→ **DOCUMENT SECTION**
[
https://issues.apache.org/jira/browse/TEZ-3230?page=com.atlassian.jira.plugin.system.issuetabpanels:comment-tabpanel&focusedCommentId=15308873#comment-15308873
]
Hitesh Shah edited comment on TEZ-3230 at 5/31/16 11:38 PM:
------------------------------------------------------------
Some comments on the patch:
CartesianProductFilter
- the API needs to be changed to more explicit instead of using a combination
object.
CartesianProductConfig
- private/final member vars?
- more docs
- Why is the same config object being used for both VM and EM?
- String filterClassName - shouldn’t this be an entity descriptor? How does a
user configure the filter to implement the correct filtering rules? At this
point, it seems like the class impl needs to be hardcoded for every
permutation?
- slowStartMinFraction/slowStartMaxFraction - can these be driven via vertex
specific configuration i.e. make them non-optional via the constructor?
- Preconditions.checkArgument should have more clear error messages if the
check fails.
- I think the private c’tor could be changed to accept a map of String to Int
for vertex name to partition count mapping and be made the public API.
- How does this API work for non-partitioned case where numTasks could be
determined at run-time? A user should not need to specify the numTasks for
non-partitioned case anyway. A separate c’tor is needed for that?
{code}
Preconditions.checkArgument(payload != null);
Preconditions.checkArgument(payload.getPayload() != null);
{code}
- above could be combined?
- class does not need “implements Serializable“ ?
CartesianProductCombination
- what is positionId?
- could you clarify what Integer[] combination and Integer[] factor are?
- how does this class work for 3 vertices?

→ **AVAILABLE DATA**
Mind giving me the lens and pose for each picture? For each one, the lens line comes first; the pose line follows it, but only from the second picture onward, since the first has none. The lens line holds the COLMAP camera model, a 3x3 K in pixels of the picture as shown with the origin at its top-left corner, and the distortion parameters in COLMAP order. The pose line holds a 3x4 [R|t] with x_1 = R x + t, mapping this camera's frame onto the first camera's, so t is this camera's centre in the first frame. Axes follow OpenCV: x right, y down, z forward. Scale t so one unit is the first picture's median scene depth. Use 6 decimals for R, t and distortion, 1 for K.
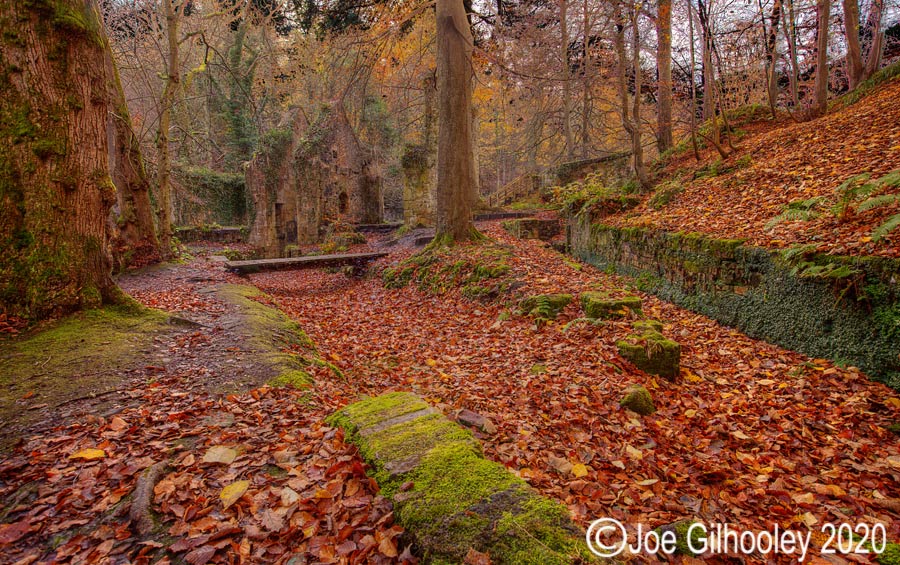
lens RADIAL K [[503.6, 0, 449.8], [0, 503.6, 295.9], [0, 0, 1]] dist [-0.051168, 0.044444]
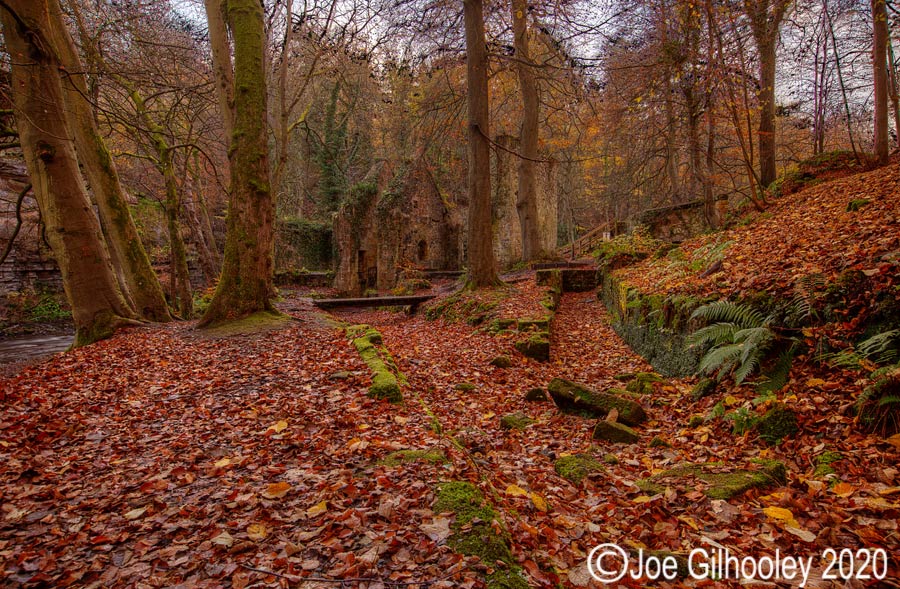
lens RADIAL K [[604.0, 0, 450.0], [0, 604.0, 294.5], [0, 0, 1]] dist [-0.044136, 0.077069]
pose [[0.981398, 0.017521, -0.191185, 0.345061], [-0.036570, 0.994655, -0.096564, 0.097073], [0.188472, 0.101759, 0.976792, -0.808331]]
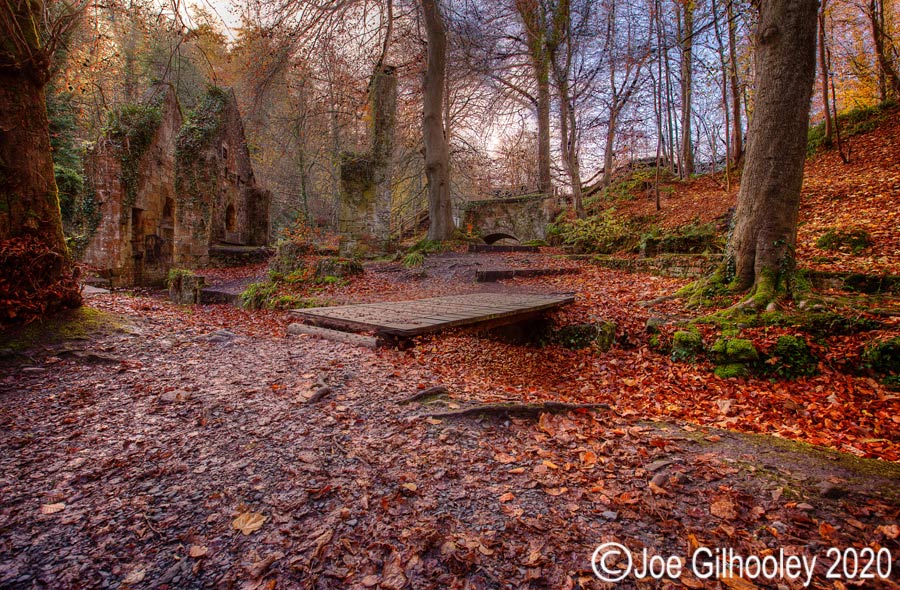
lens RADIAL K [[447.9, 0, 450.0], [0, 447.9, 295.0], [0, 0, 1]] dist [-0.056319, 0.031844]
pose [[0.905443, 0.029701, 0.423428, -0.788080], [-0.002130, 0.997854, -0.065437, -0.093805], [-0.424463, 0.058348, 0.903563, 1.032695]]
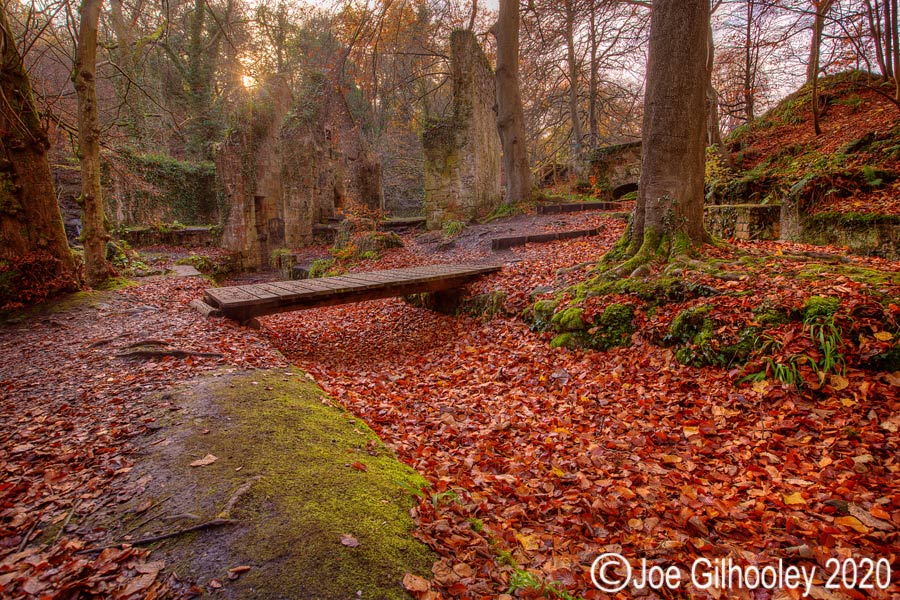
lens RADIAL K [[503.3, 0, 448.3], [0, 503.3, 292.3], [0, 0, 1]] dist [-0.054708, 0.050794]
pose [[0.997846, -0.019195, 0.062730, -0.371772], [0.019409, 0.999808, -0.002808, -0.095972], [-0.062664, 0.004019, 0.998027, 0.752540]]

→ **ASSIGNED TASK**
Answer these questions about the patch review comment.
1. According to the comment on CartesianProductFilter, what should the API stop using?
2. What does the reviewer suggest filterClassName should be instead of a String?
3. Which member does the reviewer ask the meaning of under CartesianProductCombination, in the form "what is ..."?
The records play no part in what follows.

→ **EXERCISE RESPONSE**
1. A combination object.
2. An entity descriptor.
3. positionId.